Living in the Philippines seems to be a sensory overload, one that transfers to Louie’s work. He describes, “it’s chaos over here. Billboards everywhere, ultra-pink highways, weird signboards, government funded color scheme graffiti, hell-on-earth car and pedestrian traffic, shit and dead animals floating on the streets when it’s flooded, zombie-like brain-drained overnight shift workers. An ideal picturesque view of a country that is underdeveloped.” In a space where all is copied from the west, hints of Filipino tradition still seep through. The textiles are made of pineapple woven cloth, and Louie describes decorating as being “kitsch, with horror vacui aesthetics,” meaning there is no empty space. Louie goes on to describe the visual landscape of his country: “I think the visual culture here is interesting. It’s a weird mix up of things; from the people alone you can see that. A kid wearing a Jesus-cross necklace and a swastika bag going to school; people wearing loincloths from the mountain province who are really hooked on American country music and still believe that Jean Claude van Damme and Steven Segal are cool; people being killed by singing ‘My Way’ in videoke. It’s the lure of the image itself without any context at all. It’s all about how people were assimilated, without any understanding, because we sometimes can’t perceive foreign concepts since we don’t have that kinda stuff. So we tend to imagine and try to improvise. It’s like during the old times, American ‘thomasites’ teaching a native the concept of ‘snow.’ How can he understand, he is living in the tropics, there is no snow here in Manila.”

 

Just as his animated boy throws up the band, so his artwork regurgitates undigested chunks of consumed Filipino mass culture. The result is grotesque but refreshing. His work is a reaction to a cycle of destruction, rebuilding, and mutating central to the Philippines. In a sense his imagery cuts and pastes from the varied Filipino climate, saturated with tribulation and karaoke. As Manila was the second most destroyed city after WWII, it is still in recovery. The war devastated but also left behind an array of new foreign influences. According to Louie: “It’s still the same, we never progress. We are all still deteriorating, still rotting towards the never-ending pit. Someone said that Manila is like LA in the year 3000, more like Bladerunner. People here have to deal with what’s left. No advancement, it’s all appropriations and adjustments and improvisations. That’s why I think the jeepneys were made. Imagine everything here is like that: our culture just salvaged and refurbished and adjusted to make sense in the tropics.”

 

It is from this perspective that one can fully relate to a trim schoolboy puking up cardiac organs, or a nonchalant pedestrian with half his cranium sawed off exposing a vibrant pink brain. In truth, such Kafkaesque scenes reflect the bizarre reality that we live in. The paranormal is presented as commonplace in Louie’s work, forcing one to acknowledge the absurdity of what we are so used to: the histories of poverty, war, and domination that have molded contemporary times. However, Louie addresses the absurd with a tinge of playfulness and indifference.
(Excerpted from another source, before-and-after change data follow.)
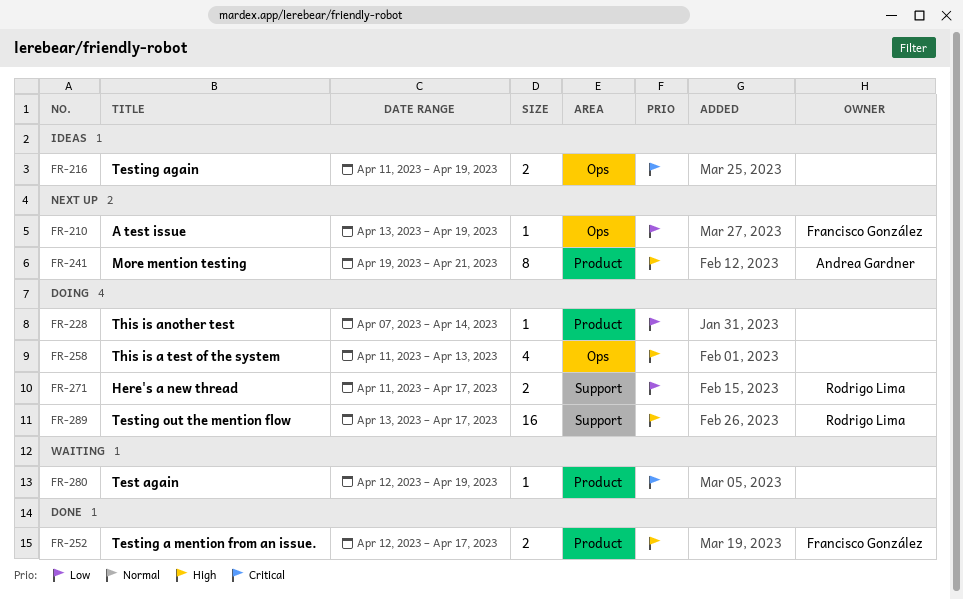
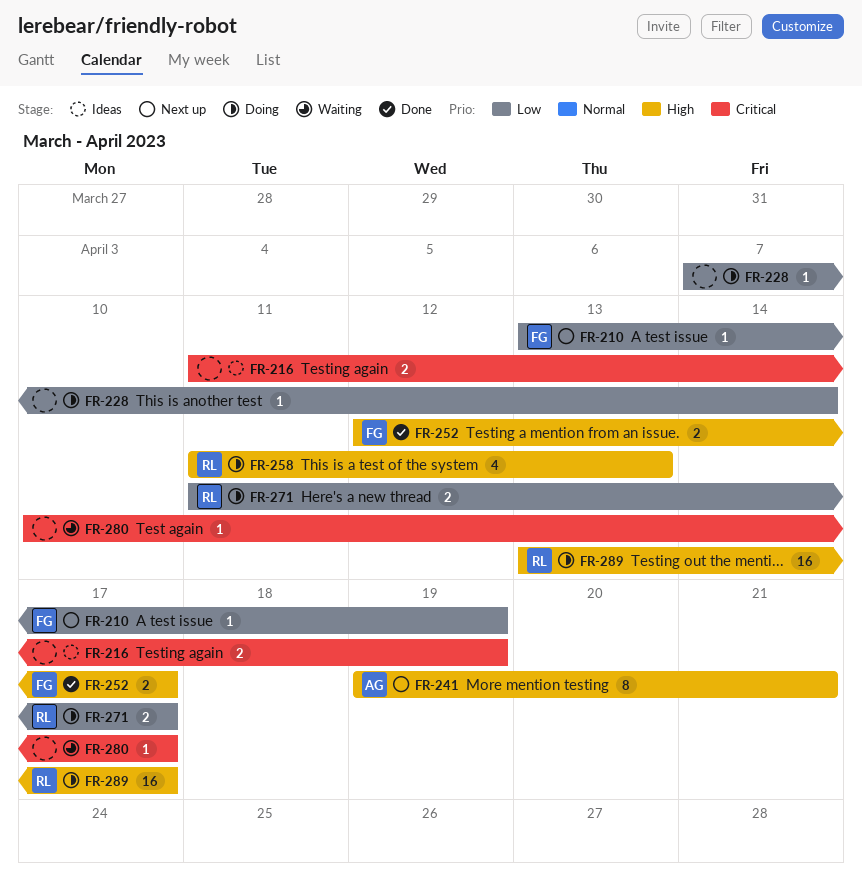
FR-258, owner: none -> Rodrigo Lima
FR-280, start: Apr 12 -> Apr 10
FR-280, due: Apr 19 -> Apr 17

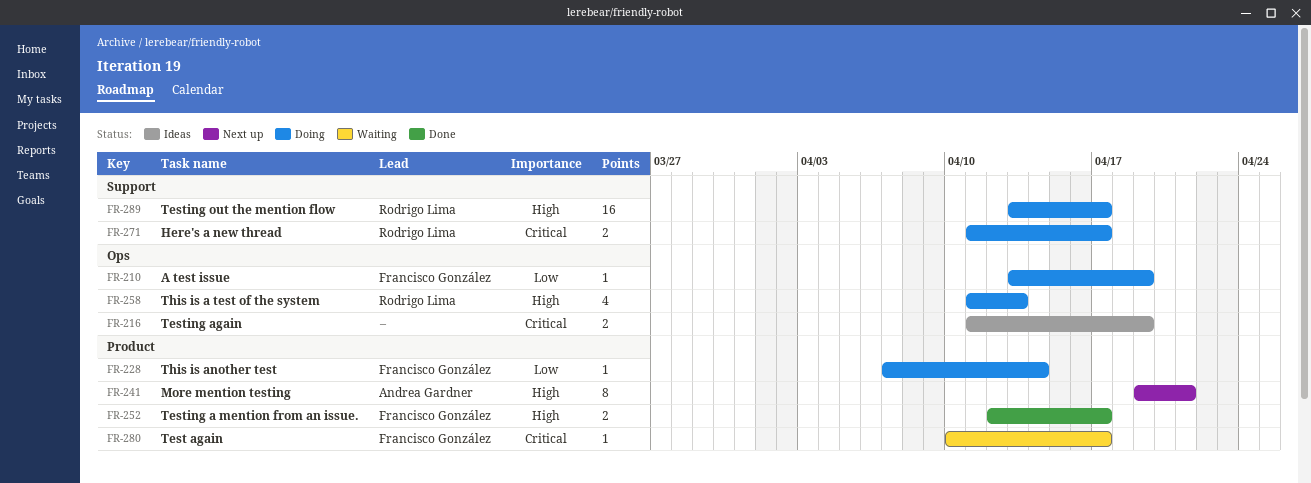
FR-210, status: Next up -> Doing
FR-228, owner: none -> Francisco González
FR-271, priority: Low -> Critical
FR-280, owner: none -> Francisco González

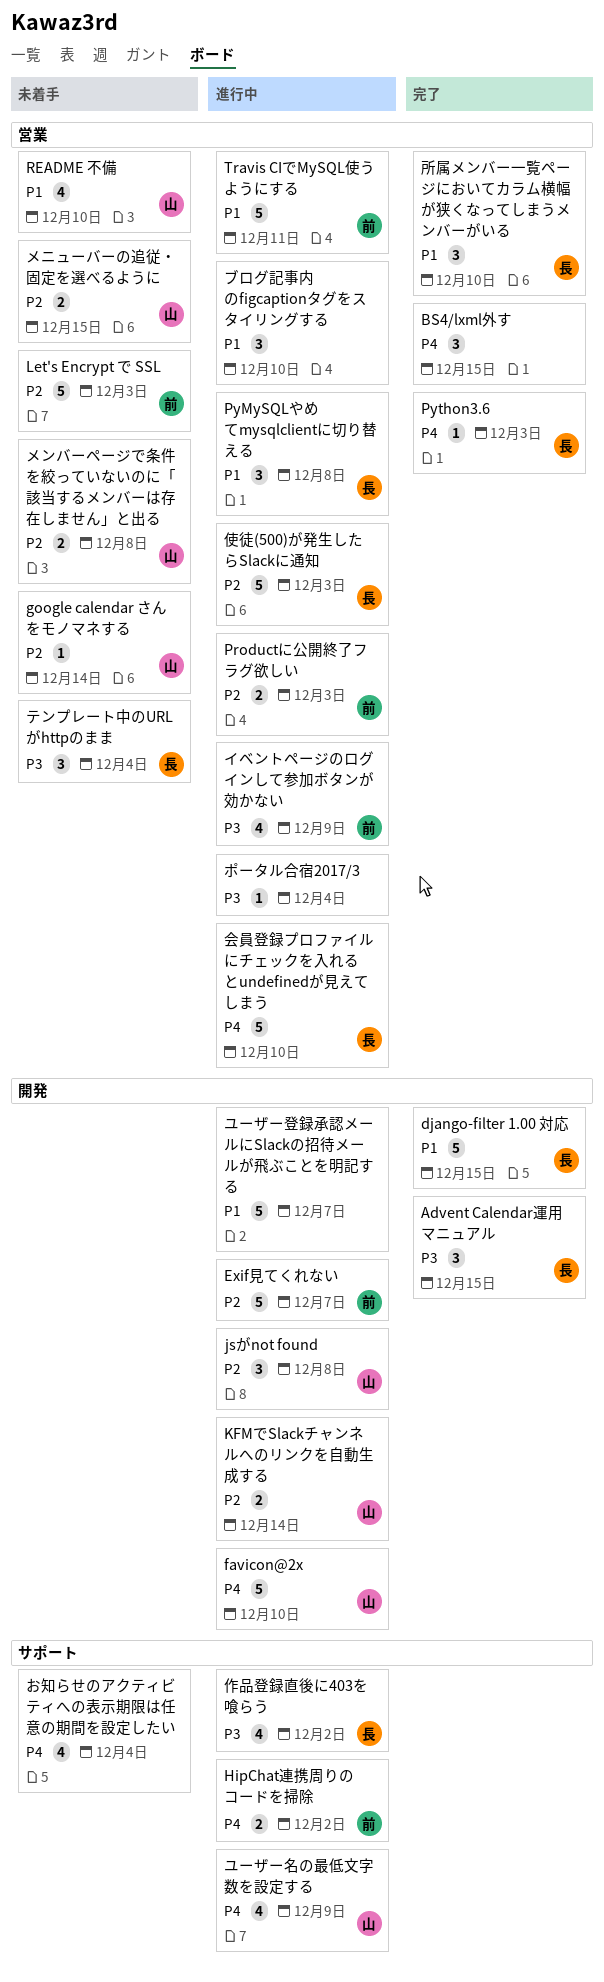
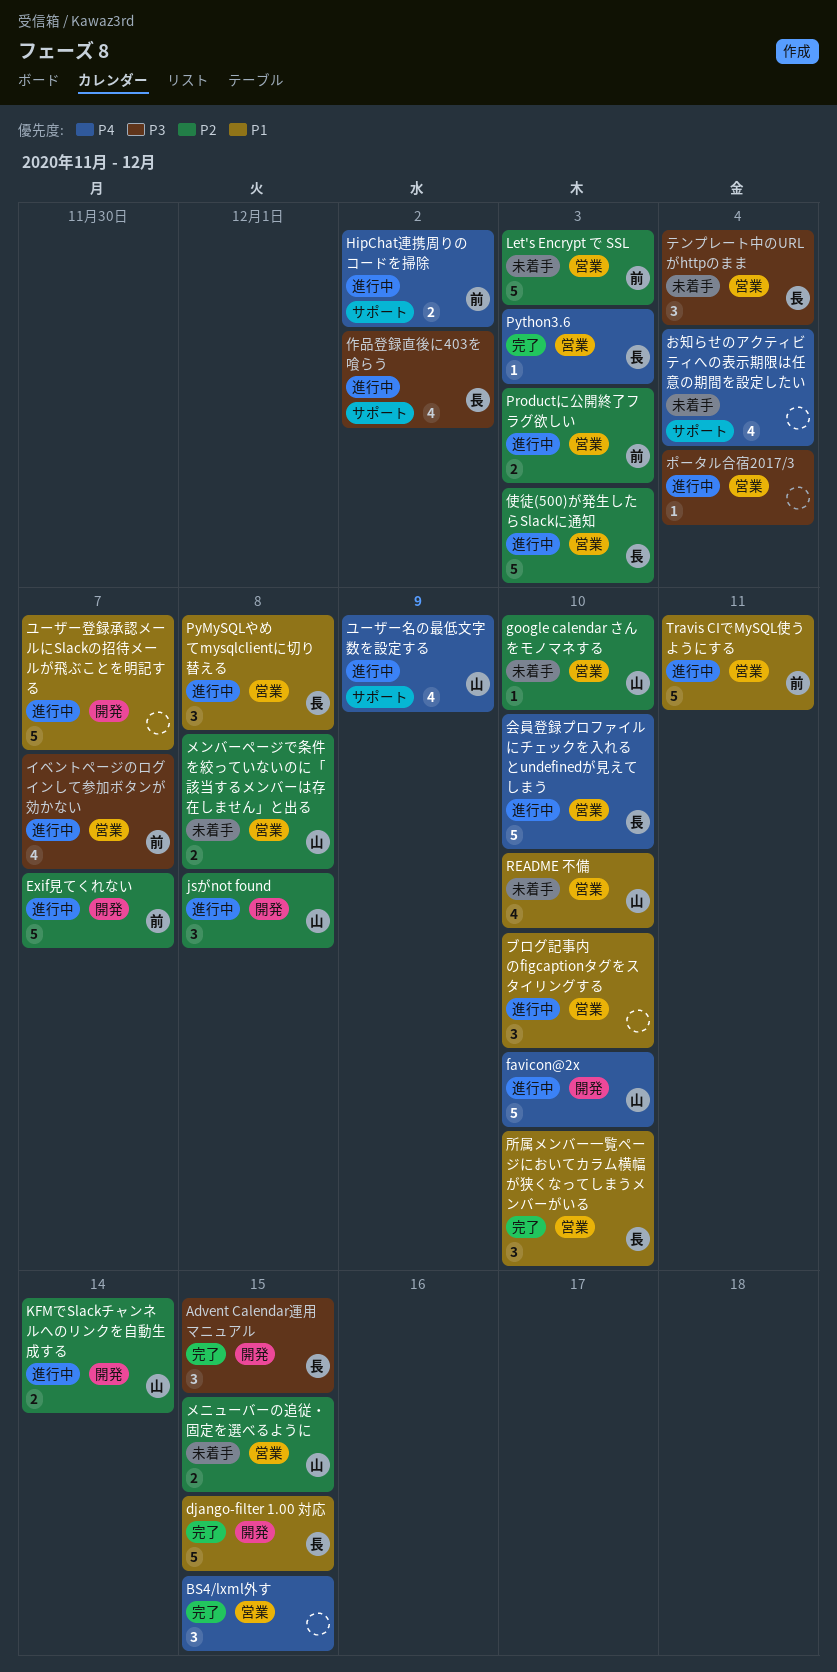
google calendar さんをモノマネする, due: Dec 14 -> Dec 10
イベントページのログインして参加ボタンが効かない, due: Dec 9 -> Dec 7

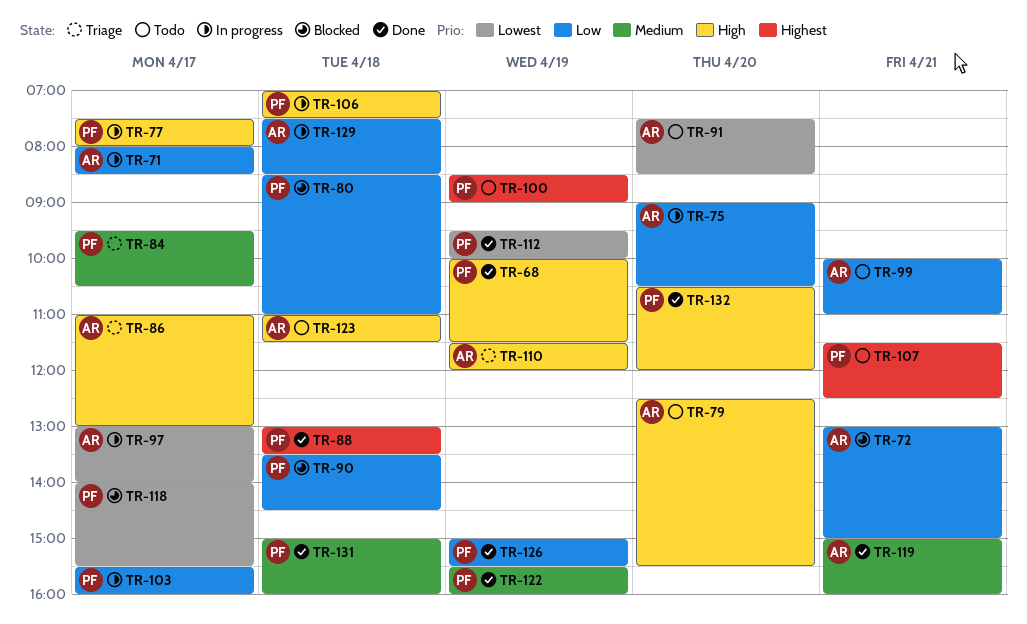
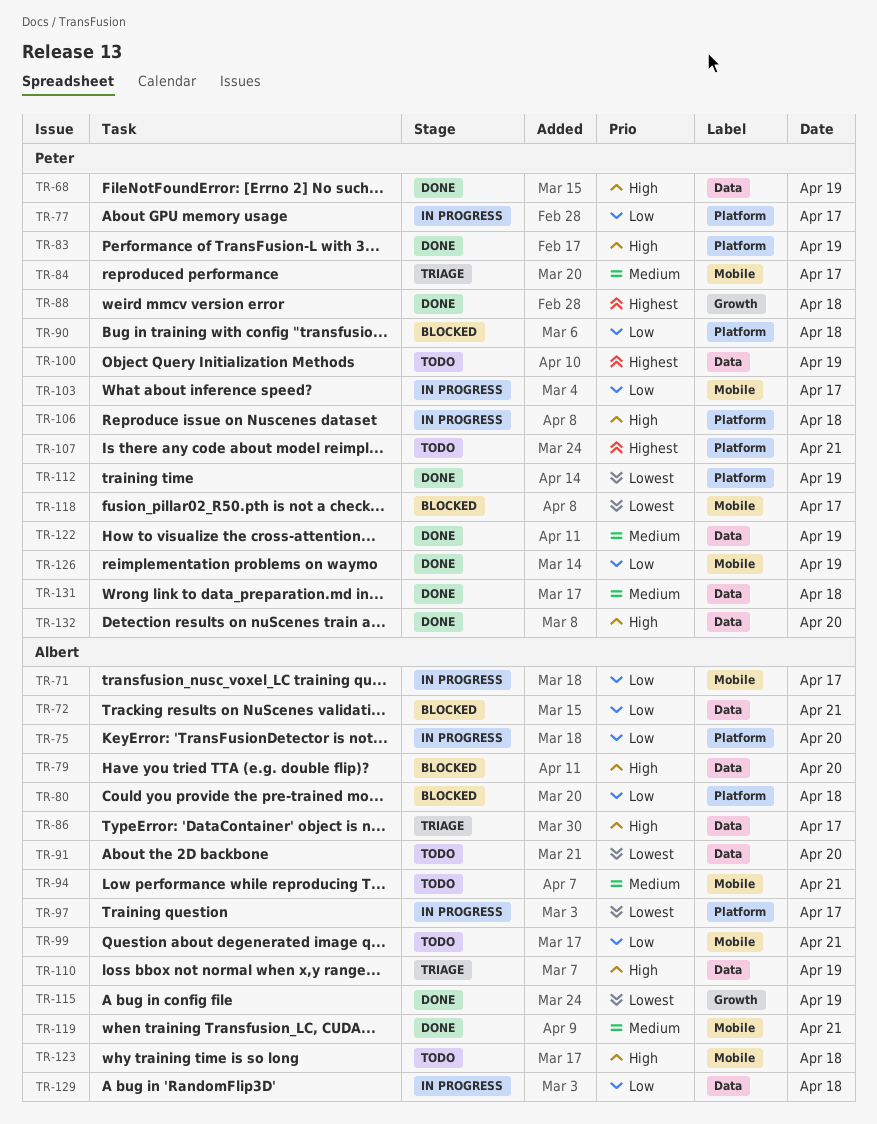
TR-77, priority: High -> Low
TR-79, status: Todo -> Blocked
TR-80, owner: Peter -> Albert
TR-83: none -> present
TR-94: none -> present
TR-115: none -> present

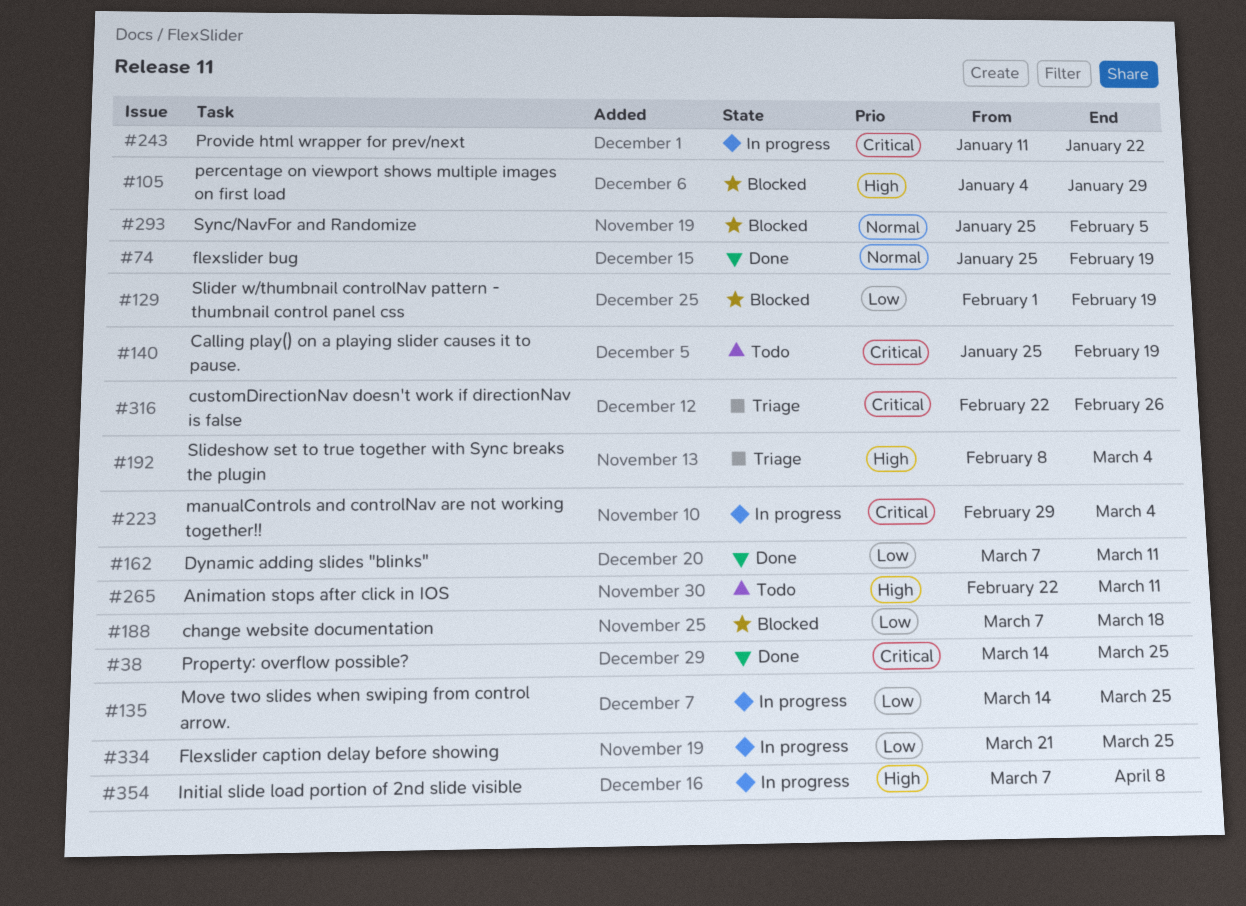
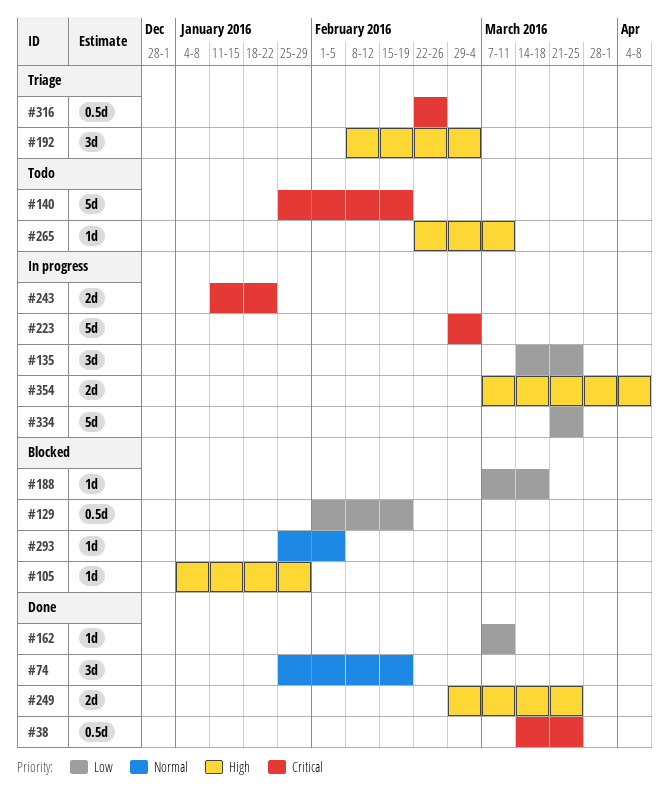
#249: none -> present

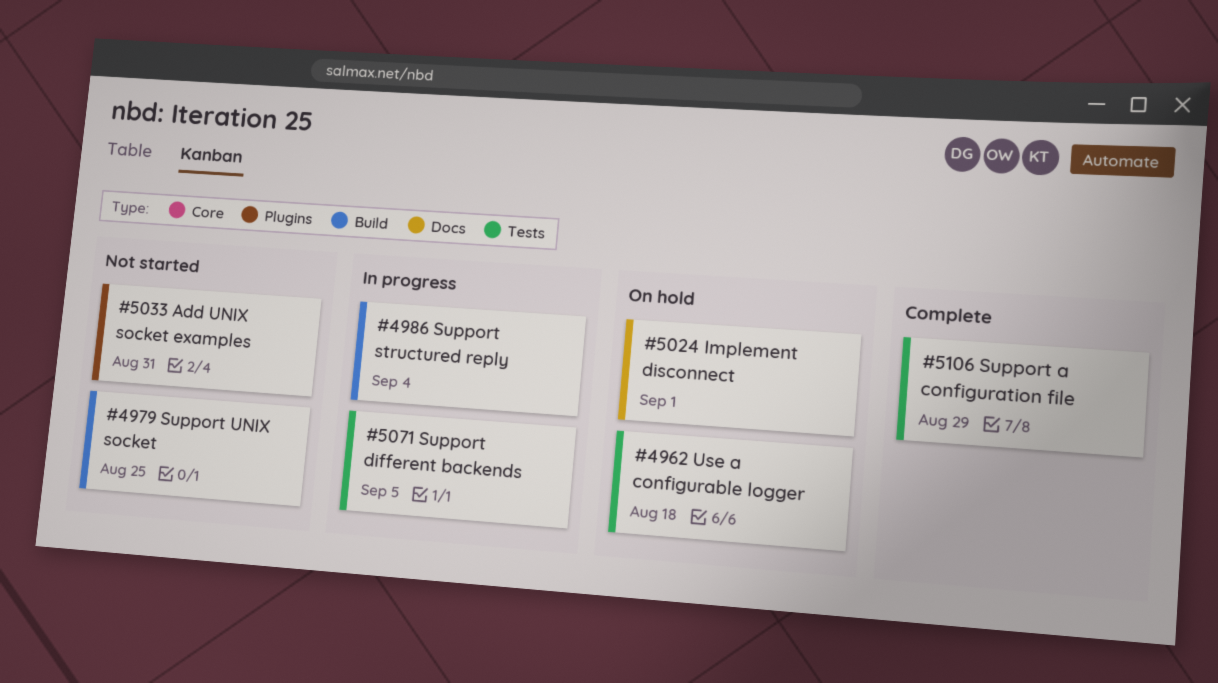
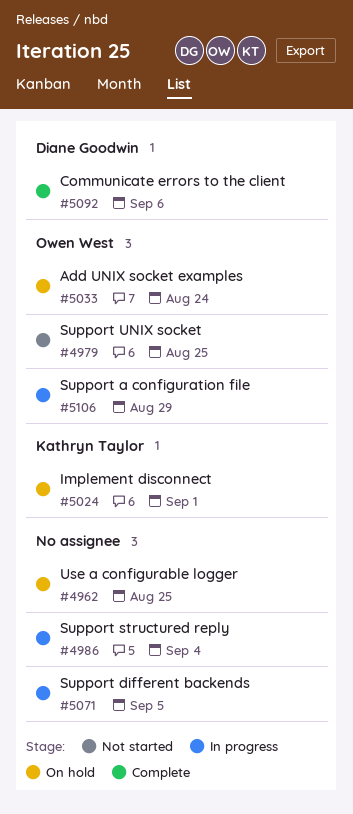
#4962, due: Aug 18 -> Aug 25
#5033, status: Not started -> On hold
#5033, due: Aug 31 -> Aug 24
#5092: none -> present
#5106, status: Complete -> In progress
It’s as if to resign oneself to “se la vie” and poke fun at that which is beyond understanding. And that seems to be the Filipino survival kit. The past is the past, and the future looks bright for the vivacious people of these paradisiacal islands.

 

Besides, with inspiration looming in every decoration, poster, or passing jeepney, how could a painter ever leave? And Louie doesn’t plan to. He elaborates, “I think I will not ever leave the Philippines. This is where I grew up, where I get my inspiration... especially in Manila. I have been to so many cities in my life, but I will always go back home, this is my home. The energy here is very powerful; people here know how to survive even though they have less. Life is simple here, but also chaotic, all mixed-up. That’s why it interests me. Everybody smiles here, even though we have problems, humor is the greatest medicine that Filipinos have for depression and hunger.”